Concentration, Ellipsoidal Collapse, and the Densest Dark Matter haloes

TL;DR

This paper develops an analytical framework based on energy conservation and ellipsoidal collapse to predict the properties of the densest dark matter haloes, providing insights beyond current simulation capabilities.

Contribution

It introduces an analytical method to estimate concentration and velocity dispersion of small dark matter haloes, reducing reliance on uncertain simulation extrapolations.

Findings

Analytical predictions align with simulations for larger haloes.

Velocity dispersion of cluster haloes is robust at ~10^{14} M_sun.

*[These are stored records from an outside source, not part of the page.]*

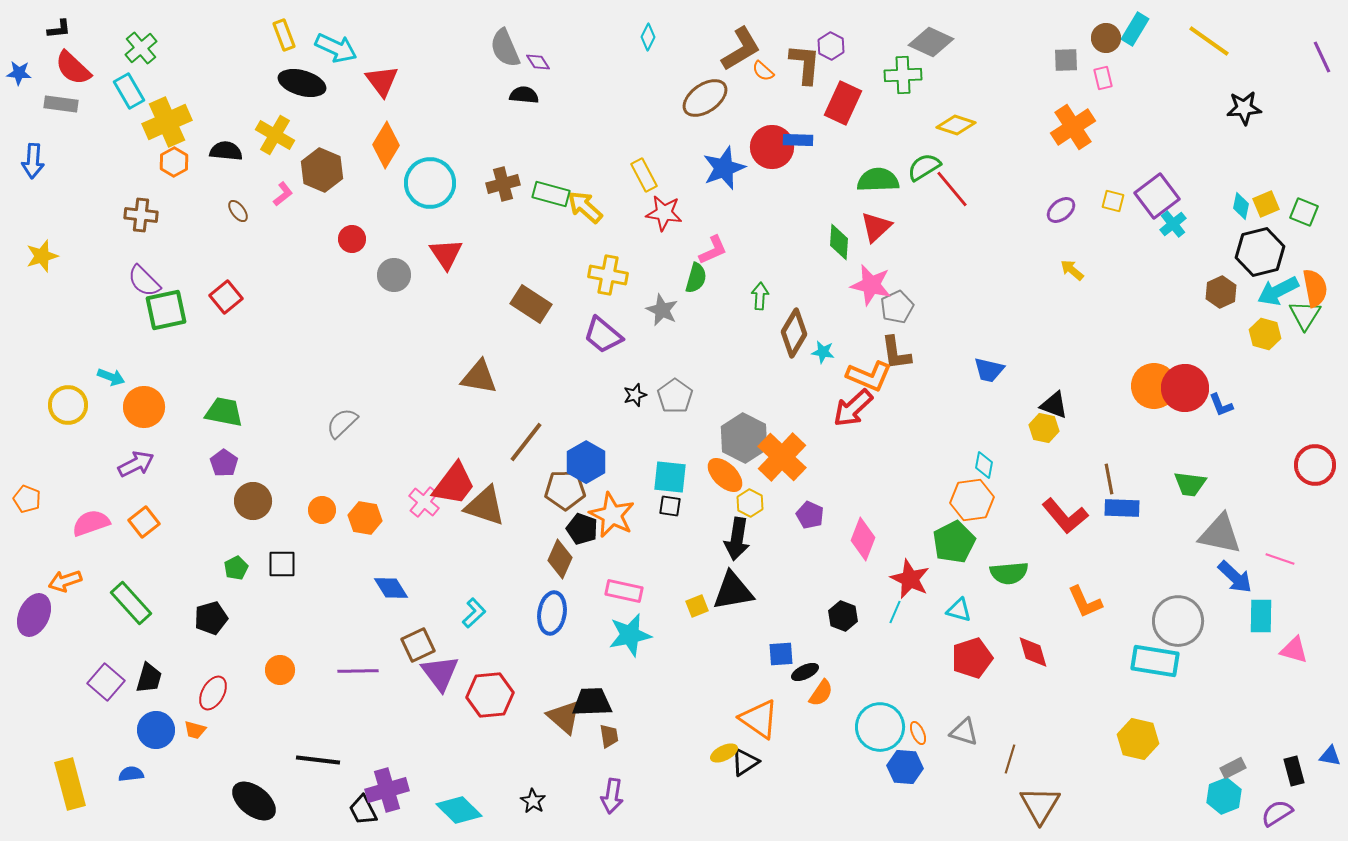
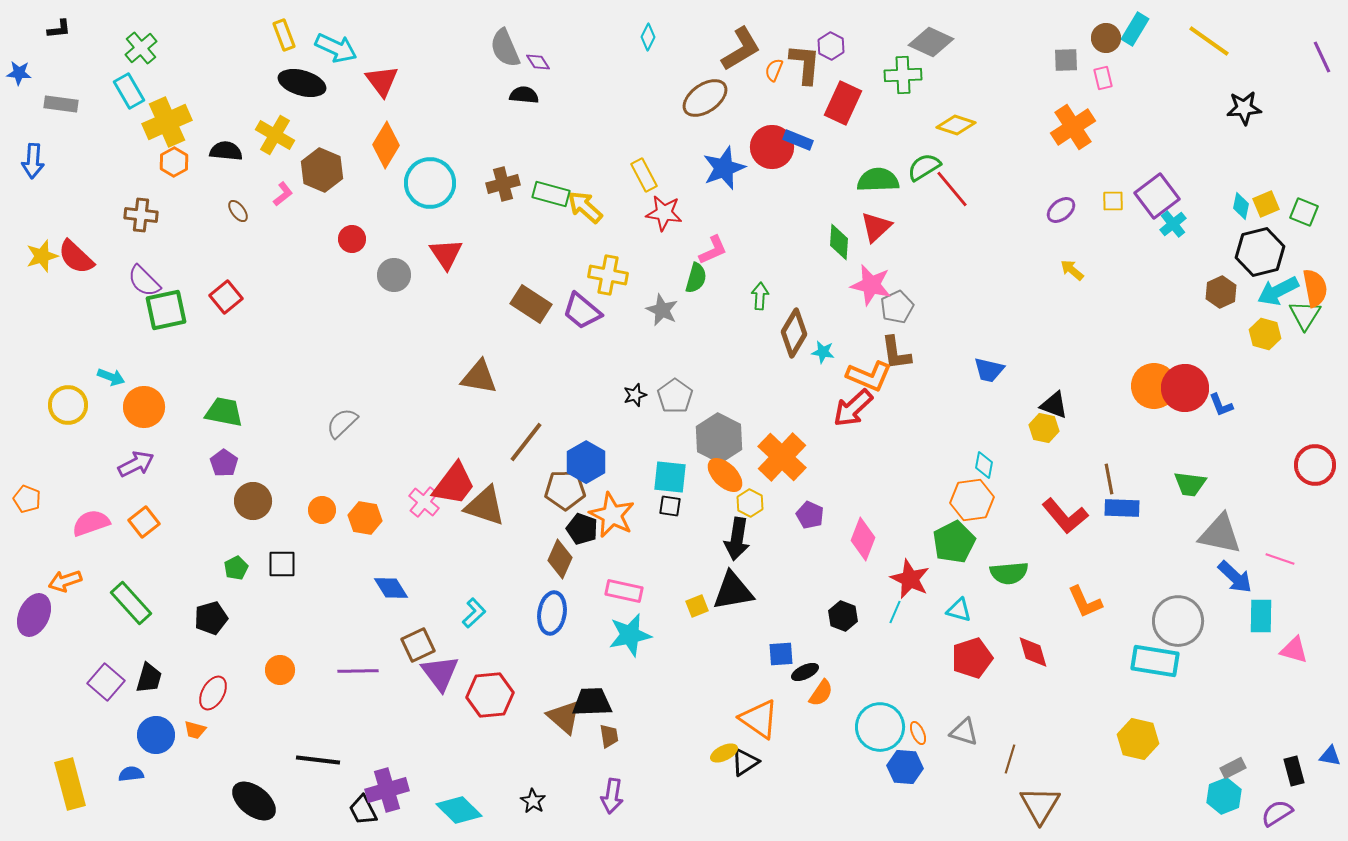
red semicircle at (73, 68): moved 3 px right, 189 px down
orange semicircle at (763, 71): moved 11 px right, 1 px up; rotated 70 degrees clockwise
blue rectangle at (798, 140): rotated 20 degrees clockwise
yellow square at (1113, 201): rotated 15 degrees counterclockwise
purple trapezoid at (603, 335): moved 21 px left, 24 px up
gray hexagon at (744, 438): moved 25 px left
blue circle at (156, 730): moved 5 px down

Predictions are sensitive to halo profile assumptions.

Abstract

The smallest dark matter haloes are the first objects to form in the hierarchical structure formation of cold dark matter (CDM) cosmology and are expected to be the densest and most fundamental building blocks of CDM structures in our universe. Nevertheless, the physical characteristics of these haloes have stayed illusive, as they remain well beyond the current resolution of N-body simulations (at redshift zero). However, they dominate the predictions (and uncertainty) in expected dark matter annihilation signal, amongst other astrophysical observables. Using the conservation of total energy and the ellipsoidal collapse framework, we can analytically find the mean and scatter of concentration $c$ and 1-D velocity dispersion $\sigma_{\rm 1d}$ for haloes of different virial mass $M_{200}$. Both $c$ and $\sigma_{\rm 1d}/M_{200}^{1/3}$ are in good agreement with numerical results within the regime probed by simulations -- slowly decreasing functions of mass that approach constant values at large masses. In particular, the predictions for the 1-D velocity dispersion of cluster mass haloes are surprisingly robust as the inverse heat capacity of cosmological haloes crosses zero at $M_{200} \sim 10^{14} M_\odot$. However, we find that current extrapolations from simulations to smallest CDM haloes dramatically depend on the assumed profile (e.g. NFW vs. Einasto) and fitting function, which is why theoretical considerations, such as the one presented here, can significantly constrain the range of feasible predictions.